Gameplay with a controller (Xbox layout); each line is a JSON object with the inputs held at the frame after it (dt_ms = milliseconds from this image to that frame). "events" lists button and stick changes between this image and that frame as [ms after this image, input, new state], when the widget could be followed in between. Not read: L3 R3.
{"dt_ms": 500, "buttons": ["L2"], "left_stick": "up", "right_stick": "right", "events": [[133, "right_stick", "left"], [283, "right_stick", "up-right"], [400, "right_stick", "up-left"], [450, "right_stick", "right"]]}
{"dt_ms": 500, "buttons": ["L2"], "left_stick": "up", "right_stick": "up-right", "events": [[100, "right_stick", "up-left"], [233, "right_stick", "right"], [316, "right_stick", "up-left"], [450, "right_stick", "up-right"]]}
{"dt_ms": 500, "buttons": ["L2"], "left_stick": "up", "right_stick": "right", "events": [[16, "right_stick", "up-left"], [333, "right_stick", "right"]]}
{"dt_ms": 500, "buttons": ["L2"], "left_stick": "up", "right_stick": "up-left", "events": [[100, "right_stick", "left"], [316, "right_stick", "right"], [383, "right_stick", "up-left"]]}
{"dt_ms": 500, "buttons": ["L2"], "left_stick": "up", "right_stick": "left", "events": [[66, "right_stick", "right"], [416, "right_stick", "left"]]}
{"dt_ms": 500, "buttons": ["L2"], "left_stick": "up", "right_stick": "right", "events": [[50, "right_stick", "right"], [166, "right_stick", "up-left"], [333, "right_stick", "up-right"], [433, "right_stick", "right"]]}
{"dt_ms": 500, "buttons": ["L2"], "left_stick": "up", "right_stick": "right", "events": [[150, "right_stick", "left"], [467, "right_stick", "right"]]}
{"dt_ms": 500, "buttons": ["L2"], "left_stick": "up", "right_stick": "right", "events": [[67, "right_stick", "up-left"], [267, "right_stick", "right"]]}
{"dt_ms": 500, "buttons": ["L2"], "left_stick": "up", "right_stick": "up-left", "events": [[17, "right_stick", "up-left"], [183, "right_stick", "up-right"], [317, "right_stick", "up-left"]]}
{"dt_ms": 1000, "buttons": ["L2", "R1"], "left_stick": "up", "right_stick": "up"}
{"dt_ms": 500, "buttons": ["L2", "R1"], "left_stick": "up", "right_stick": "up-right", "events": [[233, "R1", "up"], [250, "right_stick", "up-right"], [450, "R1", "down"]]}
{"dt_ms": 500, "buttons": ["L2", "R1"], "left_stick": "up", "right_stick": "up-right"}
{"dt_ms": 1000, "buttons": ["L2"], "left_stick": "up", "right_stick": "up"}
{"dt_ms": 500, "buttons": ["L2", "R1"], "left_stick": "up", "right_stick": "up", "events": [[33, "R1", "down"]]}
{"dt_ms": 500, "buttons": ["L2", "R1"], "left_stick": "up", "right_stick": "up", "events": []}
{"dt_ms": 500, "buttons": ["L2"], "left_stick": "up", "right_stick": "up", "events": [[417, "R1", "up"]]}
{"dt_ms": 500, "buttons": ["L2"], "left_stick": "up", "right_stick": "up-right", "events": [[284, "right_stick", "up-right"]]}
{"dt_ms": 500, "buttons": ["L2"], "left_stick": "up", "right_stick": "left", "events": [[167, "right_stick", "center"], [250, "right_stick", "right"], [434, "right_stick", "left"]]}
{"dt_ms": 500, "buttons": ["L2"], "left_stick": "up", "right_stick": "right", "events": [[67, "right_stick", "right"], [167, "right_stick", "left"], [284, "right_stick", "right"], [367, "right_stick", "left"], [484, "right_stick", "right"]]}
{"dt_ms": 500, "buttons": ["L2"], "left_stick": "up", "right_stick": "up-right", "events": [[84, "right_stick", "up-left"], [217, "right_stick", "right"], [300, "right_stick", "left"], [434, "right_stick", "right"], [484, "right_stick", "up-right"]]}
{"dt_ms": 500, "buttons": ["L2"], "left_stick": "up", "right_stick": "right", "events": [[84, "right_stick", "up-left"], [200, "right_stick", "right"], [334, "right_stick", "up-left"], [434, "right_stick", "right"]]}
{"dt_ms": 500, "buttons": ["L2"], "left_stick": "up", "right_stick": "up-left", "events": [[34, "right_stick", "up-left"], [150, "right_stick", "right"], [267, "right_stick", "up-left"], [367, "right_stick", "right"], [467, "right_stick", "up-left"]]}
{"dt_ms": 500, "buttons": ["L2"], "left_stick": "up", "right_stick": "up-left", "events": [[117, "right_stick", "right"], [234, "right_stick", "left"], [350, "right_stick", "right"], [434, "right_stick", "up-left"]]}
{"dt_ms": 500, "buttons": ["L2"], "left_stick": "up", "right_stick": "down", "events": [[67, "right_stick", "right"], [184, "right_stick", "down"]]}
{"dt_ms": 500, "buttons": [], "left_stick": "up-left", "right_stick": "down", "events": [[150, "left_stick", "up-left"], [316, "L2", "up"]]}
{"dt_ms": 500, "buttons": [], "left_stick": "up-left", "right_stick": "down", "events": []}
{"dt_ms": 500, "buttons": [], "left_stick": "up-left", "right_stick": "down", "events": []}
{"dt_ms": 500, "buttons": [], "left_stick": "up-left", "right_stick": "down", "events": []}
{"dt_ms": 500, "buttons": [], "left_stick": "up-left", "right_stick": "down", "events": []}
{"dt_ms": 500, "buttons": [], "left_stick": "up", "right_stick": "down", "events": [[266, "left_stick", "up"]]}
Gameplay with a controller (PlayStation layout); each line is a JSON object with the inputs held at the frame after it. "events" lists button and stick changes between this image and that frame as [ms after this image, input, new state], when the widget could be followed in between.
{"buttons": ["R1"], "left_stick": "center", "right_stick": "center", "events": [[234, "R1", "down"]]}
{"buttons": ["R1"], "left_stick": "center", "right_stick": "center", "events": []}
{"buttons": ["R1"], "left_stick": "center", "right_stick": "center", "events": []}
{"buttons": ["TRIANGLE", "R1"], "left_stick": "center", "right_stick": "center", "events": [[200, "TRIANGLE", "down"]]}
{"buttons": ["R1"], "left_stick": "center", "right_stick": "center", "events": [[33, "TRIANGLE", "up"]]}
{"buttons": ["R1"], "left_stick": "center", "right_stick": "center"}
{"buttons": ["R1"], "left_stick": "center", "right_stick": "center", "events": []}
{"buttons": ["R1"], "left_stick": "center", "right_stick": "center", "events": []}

**Your objective:**
Search the listing for the word "TRIANGLE", and copy every line in which it is found.

**Your response:**
{"buttons": ["TRIANGLE", "R1"], "left_stick": "center", "right_stick": "center", "events": [[200, "TRIANGLE", "down"]]}
{"buttons": ["R1"], "left_stick": "center", "right_stick": "center", "events": [[33, "TRIANGLE", "up"]]}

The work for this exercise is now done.